July 1861 was hot and humid in Northern Virginia, and Sunday the 21st was sultry enough to be oppressively uncomfortable as the war’s first major battle unfolded along the swales surrounding Bull Run. Several hundred civilians living in and around Washington DC rented carriages or buggies to witness what many thought would be a resounding Union victory. Most of the civilians took up places along a ridge line about one mile north of the Stone Bridge that carried the Warrenton Pike across Bull Run.
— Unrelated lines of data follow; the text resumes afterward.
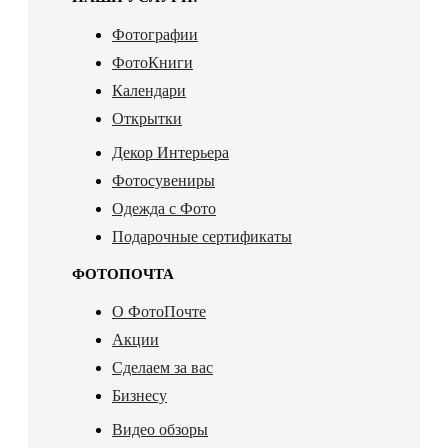
Фотографии
ФотоКниги
Календари
Открытки
Декор Интерьера
Фотосувениры
Одежда с Фото
Подарочные сертификаты
ФОТОПОЧТА
О ФотоПочте
Акции
Сделаем за вас
Бизнесу
Видео обзоры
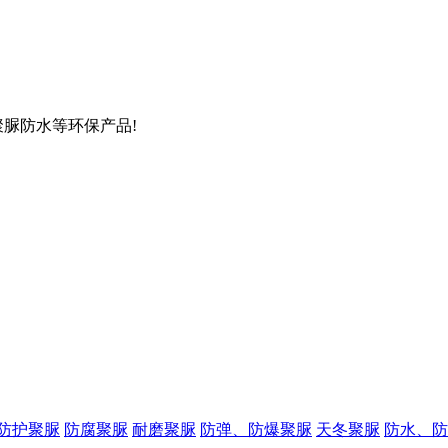
聚脲防水等环保产品!
防护聚脲
防腐聚脲
耐磨聚脲
防弹、防爆聚脲
天冬聚脲
防水、防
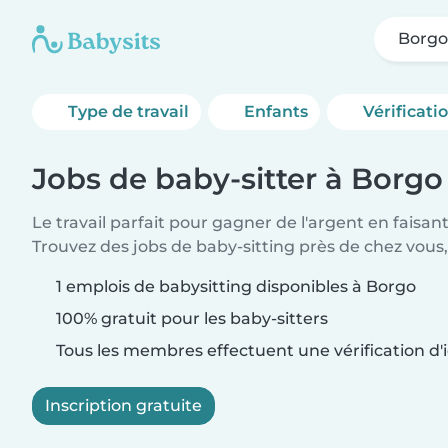
Borg
Type de travail
Enfants
Vérificati
Jobs de baby-sitter à Borgo
Le travail parfait pour gagner de l'argent en faisan
Trouvez des jobs de baby-sitting près de chez vous,
1 emplois de babysitting disponibles à Borgo
100% gratuit pour les baby-sitters
Tous les membres effectuent une vérification d'i
Inscription gratuite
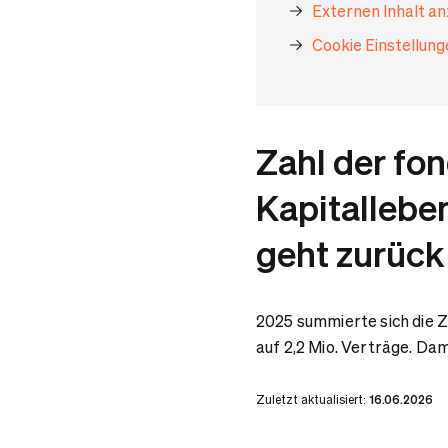
Externen Inhalt a
Cookie Einstellun
Zahl der f
Kapitallebe
geht zurück
2025 summierte sich die 
auf 2,2 Mio. Verträge. Da
Zuletzt aktualisiert:
16.06.2026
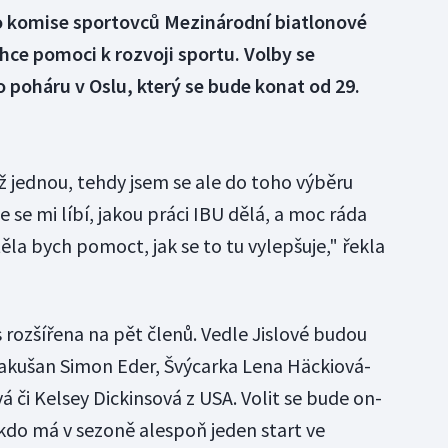
do komise sportovců Mezinárodní biatlonové
chce pomoci k rozvoji sportu. Volby se
poháru v Oslu, který se bude konat od 29.
ž jednou, tehdy jsem se ale do toho výběru
e se mi líbí, jakou práci IBU dělá, a moc ráda
ěla bych pomoct, jak se to tu vylepšuje," řekla
 rozšířena na pět členů. Vedle Jislové budou
Rakušan Simon Eder, Švýcarka Lena Häckiová-
 či Kelsey Dickinsová z USA. Volit se bude on-
 kdo má v sezoně alespoň jeden start ve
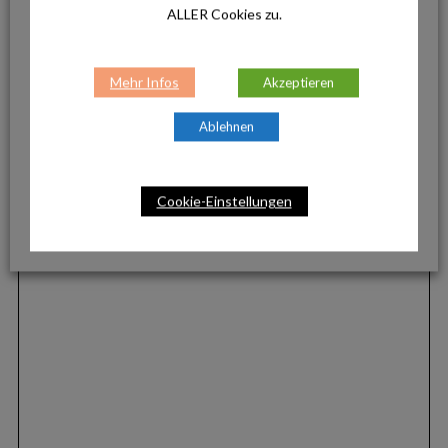
ALLER Cookies zu.
Mehr Infos
Akzeptieren
Ablehnen
Cookie-Einstellungen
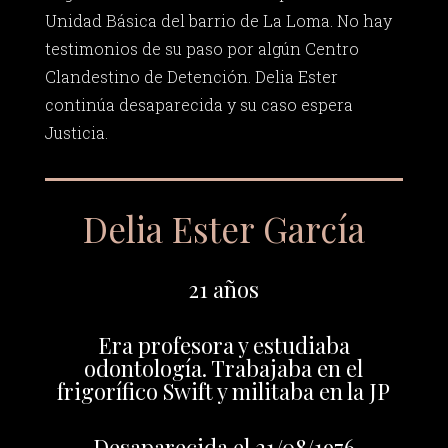
Unidad Básica del barrio de La Loma. No hay
testimonios de su paso por algún Centro
Clandestino de Detención. Delia Ester
continúa desaparecida y su caso espera
Justicia.
Delia Ester García
21 años
Era profesora y estudiaba
odontología. Trabajaba en el
frigorífico Swift y militaba en la JP
Desaparecida el 21/08/1976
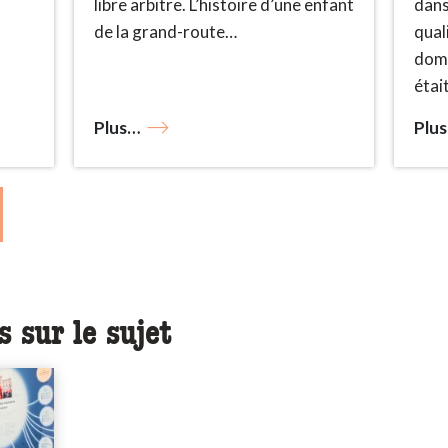
libre arbitre. L’histoire d’une enfant
dans
de la grand-route…
quali
domi
étai
Plus…
Plu
 sur le sujet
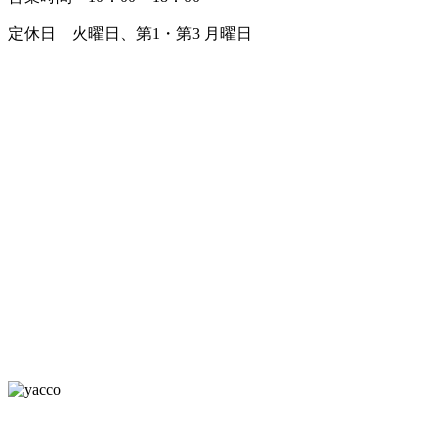
定休日 火曜日、第1・第3 月曜日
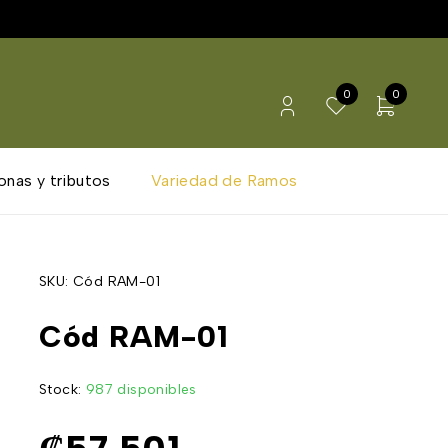
0
0
onas y tributos
Variedad de Ramos
SKU:
Cód RAM-01
Cód RAM-01
Stock:
987 disponibles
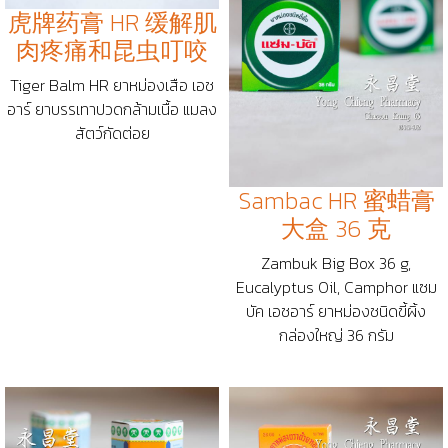
虎牌药膏 HR 缓解肌
肉疼痛和昆虫叮咬
Tiger Balm HR ยาหม่องเสือ เอช
อาร์ ยาบรรเทาปวดกล้ามเนื้อ แมลง
สัตว์กัดต่อย
Sambac HR 蜜蜡膏
大盒 36 克
Zambuk Big Box 36 g,
Eucalyptus Oil, Camphor แซม
บัค เอชอาร์ ยาหม่องชนิดขี้ผิ้ง
กล่องใหญ่ 36 กรัม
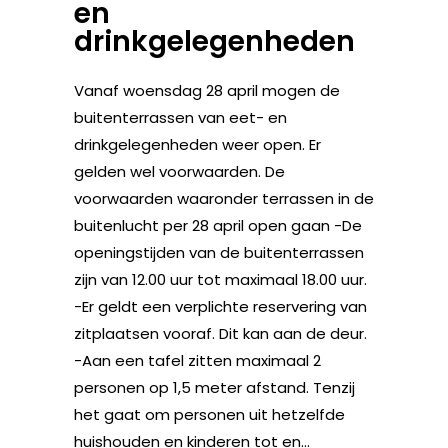
en
drinkgelegenheden
Vanaf woensdag 28 april mogen de
buitenterrassen van eet- en
drinkgelegenheden weer open. Er
gelden wel voorwaarden. De
voorwaarden waaronder terrassen in de
buitenlucht per 28 april open gaan -De
openingstijden van de buitenterrassen
zijn van 12.00 uur tot maximaal 18.00 uur.
-Er geldt een verplichte reservering van
zitplaatsen vooraf. Dit kan aan de deur.
-Aan een tafel zitten maximaal 2
personen op 1,5 meter afstand. Tenzij
het gaat om personen uit hetzelfde
huishouden en kinderen tot en...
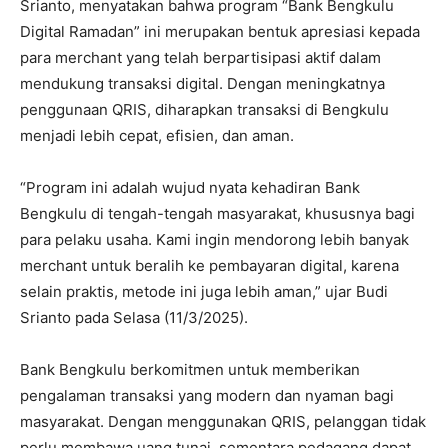
Srianto, menyatakan bahwa program “Bank Bengkulu
Digital Ramadan” ini merupakan bentuk apresiasi kepada
para merchant yang telah berpartisipasi aktif dalam
mendukung transaksi digital. Dengan meningkatnya
penggunaan QRIS, diharapkan transaksi di Bengkulu
menjadi lebih cepat, efisien, dan aman.
“Program ini adalah wujud nyata kehadiran Bank
Bengkulu di tengah-tengah masyarakat, khususnya bagi
para pelaku usaha. Kami ingin mendorong lebih banyak
merchant untuk beralih ke pembayaran digital, karena
selain praktis, metode ini juga lebih aman,” ujar Budi
Srianto pada Selasa (11/3/2025).
Bank Bengkulu berkomitmen untuk memberikan
pengalaman transaksi yang modern dan nyaman bagi
masyarakat. Dengan menggunakan QRIS, pelanggan tidak
perlu membawa uang tunai, sementara pedagang dapat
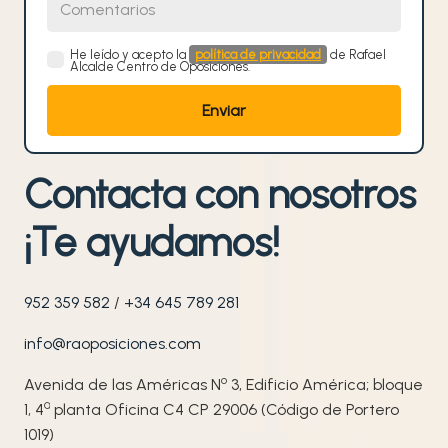
He leído y acepto la
política de privacidad
de Rafael
Alcalde Centro de Oposiciones.
Contacta con nosotros
¡Te ayudamos!
952 359 582
/
+34 645 789 281
info@raoposiciones.com
o
Avenida de las Américas N
3, Edificio América; bloque
ª
1, 4
planta Oficina C4 CP 29006 (Código de Portero
1019)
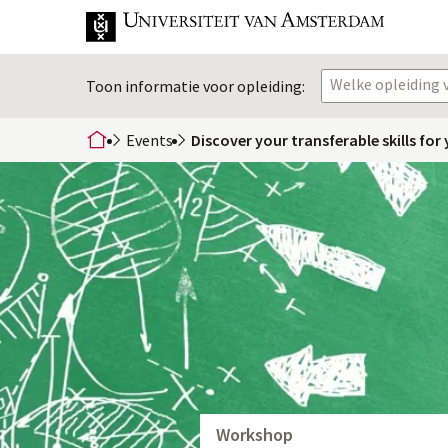
Welke opleiding v
Toon informatie voor opleiding:
Events
Discover your transferable skills for
home
Workshop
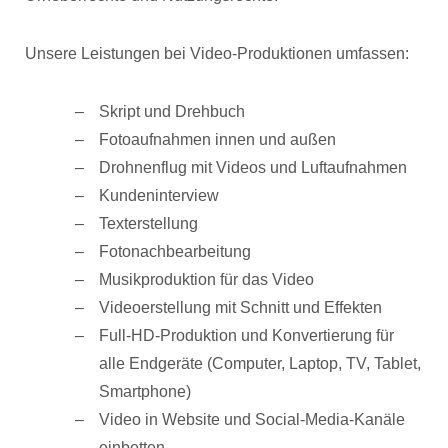
Unsere Leistungen bei Video-Produktionen umfassen:
Skript und Drehbuch
Fotoaufnahmen innen und außen
Drohnenflug mit Videos und Luftaufnahmen
Kundeninterview
Texterstellung
Fotonachbearbeitung
Musikproduktion für das Video
Videoerstellung mit Schnitt und Effekten
Full-HD-Produktion und Konvertierung für
alle Endgeräte (Computer, Laptop, TV, Tablet,
Smartphone)
Video in Website und Social-Media-Kanäle
einbetten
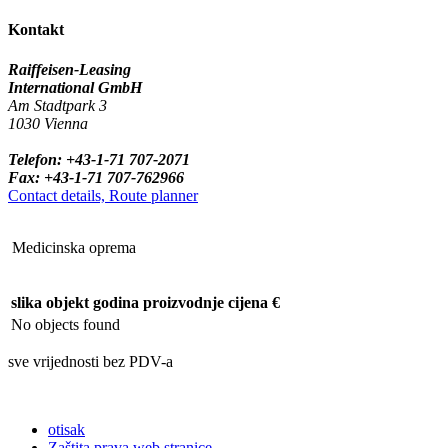
Kontakt
Raiffeisen-Leasing
International GmbH
Am Stadtpark 3
1030 Vienna
Telefon: +43-1-71 707-2071
Fax: +43-1-71 707-762966
Contact details, Route planner
Medicinska oprema
slika
objekt
godina proizvodnje
cijena €
No objects found
sve vrijednosti bez PDV-a
otisak
Zaštita prava web stranice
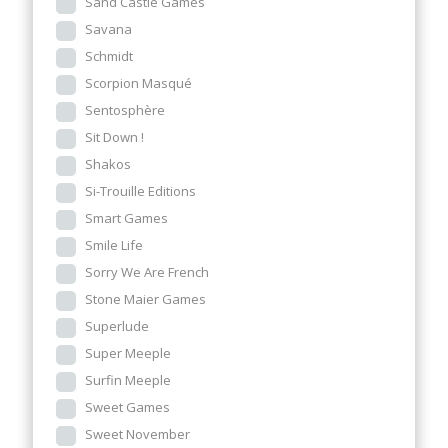
Sand Castle Games
Savana
Schmidt
Scorpion Masqué
Sentosphère
Sit Down !
Shakos
Si-Trouille Editions
Smart Games
Smile Life
Sorry We Are French
Stone Maier Games
Superlude
Super Meeple
Surfin Meeple
Sweet Games
Sweet November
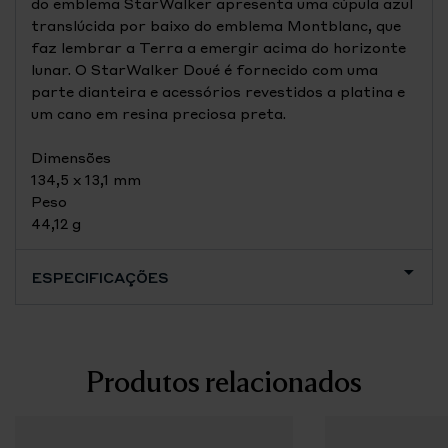
do emblema StarWalker apresenta uma cúpula azul
translúcida por baixo do emblema Montblanc, que
faz lembrar a Terra a emergir acima do horizonte
lunar. O StarWalker Doué é fornecido com uma
parte dianteira e acessórios revestidos a platina e
um cano em resina preciosa preta.
Dimensões
134,5 x 13,1 mm
Peso
44,12 g
ESPECIFICAÇÕES
Produtos relacionados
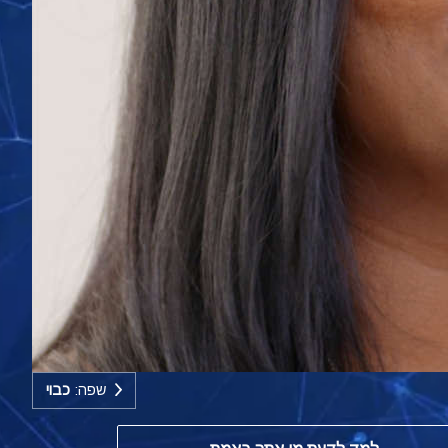
שפה:
כבוי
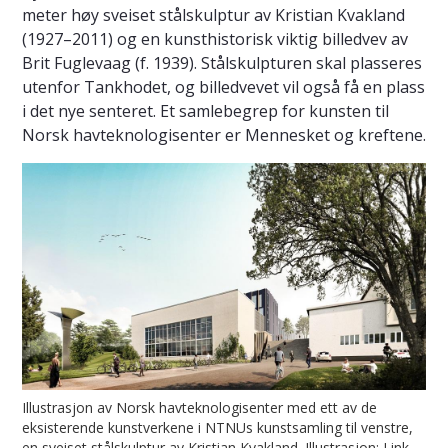
meter høy sveiset stålskulptur av Kristian Kvakland
(1927–2011) og en kunsthistorisk viktig billedvev av
Brit Fuglevaag (f. 1939). Stålskulpturen skal plasseres
utenfor Tankhodet, og billedvevet vil også få en plass
i det nye senteret. Et samlebegrep for kunsten til
Norsk havteknologisenter er Mennesket og kreftene.
Illustrasjon av Norsk havteknologisenter med ett av de
eksisterende kunstverkene i NTNUs kunstsamling til venstre,
en sveiset stålskulptur av Kristian Kvakland. Illustrasjon: Link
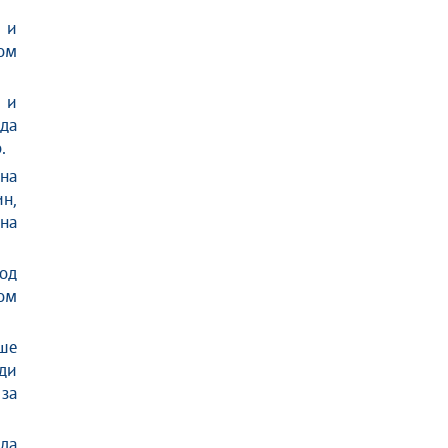
е и
лом
 и
 да
.
на
н,
на
од
ом
ше
ди
за
ада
Amongst the throng of gawkers were scores of U.S. congressmen. Little of the fighting could be seen through the summer haze and battlefield smoke, but all knew from the din of battle that a major clash was underway south of Bull Run.
Few ventured to the Stone Bridge, but those who did could see the flashes of muskets and belching artillery pieces through the white billows of smoke rolling across the ever becoming hallowed landscape a few miles west of the town of Manassas.
One congressman, Alfred Ely, of upstate New York, strolled down the Warrenton Pike across the bridge only to have a stray musket ball strike just in front of his feet. Rattled, the lawmaker dodged behind a tree by the bridge too scared to venture from cover as fleeing Yankees and Rebel musket fire began ripping into the stream’s gentle rapids. Soon, two Confederate officers emerged, and asked Ely,
“What state are you from?
“New York,” came Ely’s reply.
“Are you connected with the government?” the officers asked amidst the raging chaos.
“I am a Representative of the Government,” Ely told them.
The two officers took Ely’s pistol and grabbed him by the arm whisking him away to see Colonel E. B. Cash of the 8th South Carolina – a cantankerous old farmer who was in full battlefield froth by this time.
“You are a damn white livered soul,” Colonel Cash yelled at Ely. “I’ll blow your brains out on the spot!” he barked as he pointed the gun at Ely’s head. The New Yorker closed his eyes knowing this was his end.
But his doom sparred, as the two officers stopped Colonel Cash from killing Ely in cold blood and took him away.
Ely was most likely the first civilian prisoner of the Civil War. Alfred Ely would spend nearly six months in Richmond’s Libby Prison before he was exchanged in early 1862. That same year, D. Appleton and Co. of New York published his newly written Journal of Alfred Ely, which chronicled his experience at Bull Run and his time as a prisoner of war.